Through the Inspire Brands holding company, Roark owns Dunkin’, Baskin-Robbins, Sonic, Arby’s, Buffalo Wild Wings and Jimmy John’s. Separately, and based under Focus Brands, the company owns Auntie Anne’s, Carvel, Cinnabon, Jamba, McAlister’s, Moe’s Southwest Grill, and Schlotzsky’s restaurants. Rourke also invested $200 million in the Cheesecake Factory during the early days of the Covid pandemic to help the struggling chain avoid bankruptcy.

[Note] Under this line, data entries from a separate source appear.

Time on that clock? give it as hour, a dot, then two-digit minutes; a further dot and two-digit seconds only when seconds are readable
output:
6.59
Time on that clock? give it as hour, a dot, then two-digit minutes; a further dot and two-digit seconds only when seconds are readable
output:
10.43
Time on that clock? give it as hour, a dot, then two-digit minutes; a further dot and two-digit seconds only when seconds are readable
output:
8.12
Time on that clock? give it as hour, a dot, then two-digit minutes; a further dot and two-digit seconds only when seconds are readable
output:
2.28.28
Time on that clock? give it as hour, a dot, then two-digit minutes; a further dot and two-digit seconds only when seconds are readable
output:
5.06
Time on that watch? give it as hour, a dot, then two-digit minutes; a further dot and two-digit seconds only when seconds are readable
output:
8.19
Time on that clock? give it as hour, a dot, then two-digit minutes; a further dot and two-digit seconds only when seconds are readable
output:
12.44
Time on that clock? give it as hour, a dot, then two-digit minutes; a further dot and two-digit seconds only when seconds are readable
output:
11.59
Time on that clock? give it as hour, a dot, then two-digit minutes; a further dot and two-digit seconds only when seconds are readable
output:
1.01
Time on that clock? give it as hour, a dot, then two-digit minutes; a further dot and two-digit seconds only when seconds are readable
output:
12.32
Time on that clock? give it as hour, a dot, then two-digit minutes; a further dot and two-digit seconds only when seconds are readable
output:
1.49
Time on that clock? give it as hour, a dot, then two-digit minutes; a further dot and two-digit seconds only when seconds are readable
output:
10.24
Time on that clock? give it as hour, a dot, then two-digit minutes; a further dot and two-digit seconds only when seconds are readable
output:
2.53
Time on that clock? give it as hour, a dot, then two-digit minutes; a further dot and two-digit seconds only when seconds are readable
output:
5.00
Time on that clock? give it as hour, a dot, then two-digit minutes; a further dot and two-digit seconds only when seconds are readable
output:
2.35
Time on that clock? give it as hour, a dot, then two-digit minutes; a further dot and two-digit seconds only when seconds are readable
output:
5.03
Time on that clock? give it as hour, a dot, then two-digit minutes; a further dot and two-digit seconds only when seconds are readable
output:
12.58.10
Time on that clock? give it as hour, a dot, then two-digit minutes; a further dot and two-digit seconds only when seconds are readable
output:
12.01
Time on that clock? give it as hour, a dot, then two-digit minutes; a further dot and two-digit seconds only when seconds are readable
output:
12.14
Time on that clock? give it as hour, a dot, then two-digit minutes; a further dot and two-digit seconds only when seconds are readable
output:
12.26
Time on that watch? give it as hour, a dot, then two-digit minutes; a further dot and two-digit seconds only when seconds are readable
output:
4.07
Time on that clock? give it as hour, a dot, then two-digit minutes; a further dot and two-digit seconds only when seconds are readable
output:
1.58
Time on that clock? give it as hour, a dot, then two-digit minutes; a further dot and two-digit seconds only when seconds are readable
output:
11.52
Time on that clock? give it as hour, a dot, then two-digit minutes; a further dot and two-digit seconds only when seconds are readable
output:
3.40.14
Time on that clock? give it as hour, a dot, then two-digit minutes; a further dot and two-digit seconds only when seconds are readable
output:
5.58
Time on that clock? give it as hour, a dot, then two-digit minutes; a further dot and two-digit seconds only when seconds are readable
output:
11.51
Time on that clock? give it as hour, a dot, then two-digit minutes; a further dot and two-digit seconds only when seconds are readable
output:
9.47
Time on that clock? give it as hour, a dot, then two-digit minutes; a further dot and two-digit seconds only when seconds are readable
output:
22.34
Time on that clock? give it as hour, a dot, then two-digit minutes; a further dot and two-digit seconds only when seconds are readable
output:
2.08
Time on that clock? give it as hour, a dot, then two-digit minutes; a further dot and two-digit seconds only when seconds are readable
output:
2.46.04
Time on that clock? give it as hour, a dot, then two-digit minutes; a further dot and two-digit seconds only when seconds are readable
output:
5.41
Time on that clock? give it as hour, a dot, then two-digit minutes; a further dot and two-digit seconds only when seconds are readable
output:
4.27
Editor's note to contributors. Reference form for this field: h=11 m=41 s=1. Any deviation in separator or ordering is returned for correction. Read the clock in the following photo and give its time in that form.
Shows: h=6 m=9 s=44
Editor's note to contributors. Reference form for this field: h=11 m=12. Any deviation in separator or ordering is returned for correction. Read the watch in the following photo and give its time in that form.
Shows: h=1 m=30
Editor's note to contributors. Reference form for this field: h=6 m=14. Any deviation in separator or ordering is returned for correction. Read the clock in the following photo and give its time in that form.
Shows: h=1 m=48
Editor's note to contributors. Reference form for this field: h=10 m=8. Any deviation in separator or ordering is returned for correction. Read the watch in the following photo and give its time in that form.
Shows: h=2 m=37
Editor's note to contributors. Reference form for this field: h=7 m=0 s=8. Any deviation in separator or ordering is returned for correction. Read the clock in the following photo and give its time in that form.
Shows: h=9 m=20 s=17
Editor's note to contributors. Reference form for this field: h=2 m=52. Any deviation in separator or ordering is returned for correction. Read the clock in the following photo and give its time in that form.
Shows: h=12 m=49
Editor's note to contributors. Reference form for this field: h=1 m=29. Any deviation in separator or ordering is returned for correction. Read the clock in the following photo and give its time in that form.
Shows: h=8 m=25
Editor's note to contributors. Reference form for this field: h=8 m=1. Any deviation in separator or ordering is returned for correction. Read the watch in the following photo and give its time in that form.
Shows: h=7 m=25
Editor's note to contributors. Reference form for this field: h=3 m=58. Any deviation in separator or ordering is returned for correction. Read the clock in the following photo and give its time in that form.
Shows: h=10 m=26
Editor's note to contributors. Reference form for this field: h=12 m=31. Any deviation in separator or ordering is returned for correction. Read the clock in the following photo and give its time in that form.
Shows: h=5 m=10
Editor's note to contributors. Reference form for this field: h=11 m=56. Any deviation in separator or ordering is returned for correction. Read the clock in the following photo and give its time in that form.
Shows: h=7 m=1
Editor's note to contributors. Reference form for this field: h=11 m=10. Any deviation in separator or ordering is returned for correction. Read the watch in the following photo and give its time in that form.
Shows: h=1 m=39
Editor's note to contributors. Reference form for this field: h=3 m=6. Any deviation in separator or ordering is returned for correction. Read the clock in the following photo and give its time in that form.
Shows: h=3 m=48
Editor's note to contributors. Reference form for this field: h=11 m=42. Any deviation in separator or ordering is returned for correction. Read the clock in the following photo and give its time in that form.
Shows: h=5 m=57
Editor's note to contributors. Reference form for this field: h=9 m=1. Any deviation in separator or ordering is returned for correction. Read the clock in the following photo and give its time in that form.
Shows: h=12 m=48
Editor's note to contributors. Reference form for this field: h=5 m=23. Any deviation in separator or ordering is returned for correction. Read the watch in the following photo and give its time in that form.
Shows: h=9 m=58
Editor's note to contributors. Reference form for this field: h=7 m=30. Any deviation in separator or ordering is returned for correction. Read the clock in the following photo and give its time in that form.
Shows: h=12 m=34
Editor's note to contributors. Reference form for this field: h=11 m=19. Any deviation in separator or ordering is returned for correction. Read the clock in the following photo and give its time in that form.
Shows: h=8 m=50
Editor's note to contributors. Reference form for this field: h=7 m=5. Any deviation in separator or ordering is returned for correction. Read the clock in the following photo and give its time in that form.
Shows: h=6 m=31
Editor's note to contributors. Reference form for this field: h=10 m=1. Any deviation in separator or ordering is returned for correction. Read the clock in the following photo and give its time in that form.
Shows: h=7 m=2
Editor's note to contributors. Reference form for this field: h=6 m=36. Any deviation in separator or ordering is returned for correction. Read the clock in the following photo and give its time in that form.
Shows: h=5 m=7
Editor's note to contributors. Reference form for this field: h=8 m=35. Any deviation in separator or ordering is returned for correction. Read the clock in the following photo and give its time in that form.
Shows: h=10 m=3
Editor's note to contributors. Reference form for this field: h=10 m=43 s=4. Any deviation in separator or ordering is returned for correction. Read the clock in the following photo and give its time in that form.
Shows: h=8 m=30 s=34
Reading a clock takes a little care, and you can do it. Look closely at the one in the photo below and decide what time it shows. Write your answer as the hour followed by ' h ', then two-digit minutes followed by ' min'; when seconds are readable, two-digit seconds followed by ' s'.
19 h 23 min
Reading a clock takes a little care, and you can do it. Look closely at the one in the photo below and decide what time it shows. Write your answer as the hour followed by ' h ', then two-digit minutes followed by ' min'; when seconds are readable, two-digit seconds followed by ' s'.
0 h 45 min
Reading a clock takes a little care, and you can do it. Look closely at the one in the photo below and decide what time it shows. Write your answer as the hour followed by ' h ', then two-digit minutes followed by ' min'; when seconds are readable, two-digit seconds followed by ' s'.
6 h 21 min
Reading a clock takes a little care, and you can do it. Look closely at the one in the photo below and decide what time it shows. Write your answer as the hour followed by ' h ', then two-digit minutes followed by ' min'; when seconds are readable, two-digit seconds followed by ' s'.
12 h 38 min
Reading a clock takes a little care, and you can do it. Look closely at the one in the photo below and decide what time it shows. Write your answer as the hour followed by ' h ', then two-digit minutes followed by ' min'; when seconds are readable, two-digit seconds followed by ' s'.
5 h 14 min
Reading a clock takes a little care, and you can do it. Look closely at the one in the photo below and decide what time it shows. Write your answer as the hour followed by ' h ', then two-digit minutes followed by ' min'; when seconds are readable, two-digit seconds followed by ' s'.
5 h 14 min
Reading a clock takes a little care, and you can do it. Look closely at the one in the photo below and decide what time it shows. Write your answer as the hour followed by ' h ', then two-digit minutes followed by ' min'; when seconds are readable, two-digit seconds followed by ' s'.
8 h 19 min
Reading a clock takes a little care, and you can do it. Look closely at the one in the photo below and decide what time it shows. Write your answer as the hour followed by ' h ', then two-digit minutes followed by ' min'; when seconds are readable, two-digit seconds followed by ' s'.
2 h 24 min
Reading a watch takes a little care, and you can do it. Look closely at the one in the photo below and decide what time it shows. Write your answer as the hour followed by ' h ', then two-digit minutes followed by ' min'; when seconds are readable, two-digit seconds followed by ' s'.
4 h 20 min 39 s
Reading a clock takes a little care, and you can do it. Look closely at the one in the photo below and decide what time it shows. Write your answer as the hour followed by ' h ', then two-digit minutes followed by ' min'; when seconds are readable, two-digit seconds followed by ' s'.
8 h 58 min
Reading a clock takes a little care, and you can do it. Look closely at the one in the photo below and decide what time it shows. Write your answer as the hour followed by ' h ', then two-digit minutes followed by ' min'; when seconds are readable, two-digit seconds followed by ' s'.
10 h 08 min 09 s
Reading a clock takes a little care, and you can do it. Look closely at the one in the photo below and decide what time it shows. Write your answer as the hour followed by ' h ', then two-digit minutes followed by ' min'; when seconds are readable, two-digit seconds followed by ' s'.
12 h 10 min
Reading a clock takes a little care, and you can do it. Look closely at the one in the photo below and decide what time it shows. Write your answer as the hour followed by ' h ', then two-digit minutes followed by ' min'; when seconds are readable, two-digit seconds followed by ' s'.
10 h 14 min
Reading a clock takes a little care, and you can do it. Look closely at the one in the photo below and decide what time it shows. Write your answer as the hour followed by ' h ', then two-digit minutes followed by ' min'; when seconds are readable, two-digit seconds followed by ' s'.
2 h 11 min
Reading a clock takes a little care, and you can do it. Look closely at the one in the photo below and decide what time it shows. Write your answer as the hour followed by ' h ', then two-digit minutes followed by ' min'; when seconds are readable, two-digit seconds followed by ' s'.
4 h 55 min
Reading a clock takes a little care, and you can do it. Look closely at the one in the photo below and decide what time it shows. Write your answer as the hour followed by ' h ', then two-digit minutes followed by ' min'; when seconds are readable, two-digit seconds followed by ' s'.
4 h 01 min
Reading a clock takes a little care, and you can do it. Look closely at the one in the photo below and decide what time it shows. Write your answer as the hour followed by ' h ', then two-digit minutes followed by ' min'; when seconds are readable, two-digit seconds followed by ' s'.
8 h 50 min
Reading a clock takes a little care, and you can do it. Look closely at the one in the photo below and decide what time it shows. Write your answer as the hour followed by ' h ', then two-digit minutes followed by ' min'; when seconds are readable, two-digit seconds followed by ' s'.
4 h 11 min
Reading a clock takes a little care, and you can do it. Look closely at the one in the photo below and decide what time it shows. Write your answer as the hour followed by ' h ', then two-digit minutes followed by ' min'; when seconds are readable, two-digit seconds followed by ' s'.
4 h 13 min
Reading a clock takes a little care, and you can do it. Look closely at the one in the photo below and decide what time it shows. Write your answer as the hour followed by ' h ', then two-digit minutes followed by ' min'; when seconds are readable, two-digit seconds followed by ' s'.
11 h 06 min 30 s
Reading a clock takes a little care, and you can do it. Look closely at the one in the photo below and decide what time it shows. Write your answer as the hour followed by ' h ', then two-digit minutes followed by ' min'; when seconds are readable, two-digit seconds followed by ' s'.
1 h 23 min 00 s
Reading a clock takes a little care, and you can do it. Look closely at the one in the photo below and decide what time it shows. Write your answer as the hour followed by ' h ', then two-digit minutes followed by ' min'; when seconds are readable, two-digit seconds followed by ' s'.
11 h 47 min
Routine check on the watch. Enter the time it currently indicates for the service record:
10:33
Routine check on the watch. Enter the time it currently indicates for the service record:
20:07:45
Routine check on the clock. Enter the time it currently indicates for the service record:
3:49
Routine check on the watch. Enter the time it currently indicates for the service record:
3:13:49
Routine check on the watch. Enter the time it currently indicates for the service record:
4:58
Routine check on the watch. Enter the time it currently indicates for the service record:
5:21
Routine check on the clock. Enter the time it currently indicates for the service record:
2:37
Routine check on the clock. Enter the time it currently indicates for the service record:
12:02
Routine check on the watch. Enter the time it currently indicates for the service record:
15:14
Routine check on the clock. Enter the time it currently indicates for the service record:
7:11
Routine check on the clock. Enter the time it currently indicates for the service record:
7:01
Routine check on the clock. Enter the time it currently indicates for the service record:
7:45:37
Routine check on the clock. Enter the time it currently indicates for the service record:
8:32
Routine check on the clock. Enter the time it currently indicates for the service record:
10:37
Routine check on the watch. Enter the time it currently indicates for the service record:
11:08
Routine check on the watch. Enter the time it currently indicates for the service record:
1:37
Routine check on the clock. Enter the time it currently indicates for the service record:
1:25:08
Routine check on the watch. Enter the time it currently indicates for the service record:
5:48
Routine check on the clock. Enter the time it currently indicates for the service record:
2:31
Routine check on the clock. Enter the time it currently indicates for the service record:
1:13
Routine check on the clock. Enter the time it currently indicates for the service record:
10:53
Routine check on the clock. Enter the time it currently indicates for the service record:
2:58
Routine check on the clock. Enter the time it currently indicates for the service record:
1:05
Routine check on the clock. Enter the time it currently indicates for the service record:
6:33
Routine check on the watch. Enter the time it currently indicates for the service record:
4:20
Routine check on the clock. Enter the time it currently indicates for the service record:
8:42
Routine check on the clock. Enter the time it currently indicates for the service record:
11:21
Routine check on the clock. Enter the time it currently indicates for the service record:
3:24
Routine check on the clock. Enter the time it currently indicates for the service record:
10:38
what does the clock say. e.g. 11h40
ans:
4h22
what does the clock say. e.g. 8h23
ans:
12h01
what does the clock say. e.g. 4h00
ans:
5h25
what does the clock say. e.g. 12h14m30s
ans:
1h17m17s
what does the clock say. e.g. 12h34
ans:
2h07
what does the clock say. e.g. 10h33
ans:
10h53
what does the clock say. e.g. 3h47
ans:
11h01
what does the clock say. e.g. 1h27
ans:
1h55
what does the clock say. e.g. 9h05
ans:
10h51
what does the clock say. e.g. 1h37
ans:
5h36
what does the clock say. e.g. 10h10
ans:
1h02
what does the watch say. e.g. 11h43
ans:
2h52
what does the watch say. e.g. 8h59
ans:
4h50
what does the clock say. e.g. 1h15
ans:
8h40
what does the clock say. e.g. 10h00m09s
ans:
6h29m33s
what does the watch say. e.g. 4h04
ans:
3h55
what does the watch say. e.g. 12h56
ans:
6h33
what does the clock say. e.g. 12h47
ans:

“In essence, Roarke brings more to the table than other investors might, and while the deal closed on a cold cash basis, the outcome was fine,” wrote Neil Saunders, retail analyst and managing director of GlobalData analytics. note.
Roark plans to keep Subway as a separate entity within its portfolio, Subway CEO John Chidsey he told the magazine.
Subway is trying to turn around its business under the leadership of Chidesey, who joined the company in 2019. The company has revamped Its roster has hired new franchisees and invested in technology. In the first half of the year, same-store sales increased by 9.8%, indicating that the shift may be well established.
“This transaction reflects Subway’s long-term growth potential, and the significant value of our brand and franchisees around the world,” Chedsee said in a statement Thursday.
Founded in 1965 by Fred DeLuca and Peter Buck, Subway has grown from a single sandwich shop in Connecticut to an international restaurant giant.
But for nearly a decade, the company’s sales have been declining. The popular 5-foot sandwich deal and aggressive development put pressure on the franchisees’ profits. The chain was hit further by the high-profile trial of former speaker Jared Fogle and the death of CEO DeLuca, both of which occurred in 2015.
Underground finished 2022 with nearly 20,600 locations open in the United States, down from its peak of 27,100 in 2015, according to franchise disclosure documents. While the chain is still closing franchise locations, the pace has slowed considerably. The chain closed 571 units last year, down from the more than 1,600 restaurants it closed in 2020.
Half of DeLuca’s company was left to his family after his death. Buck, who died in 2021, left his property to a charity run by his sons. Chedsee said Online restaurant business He convinced the two families to consider selling the company.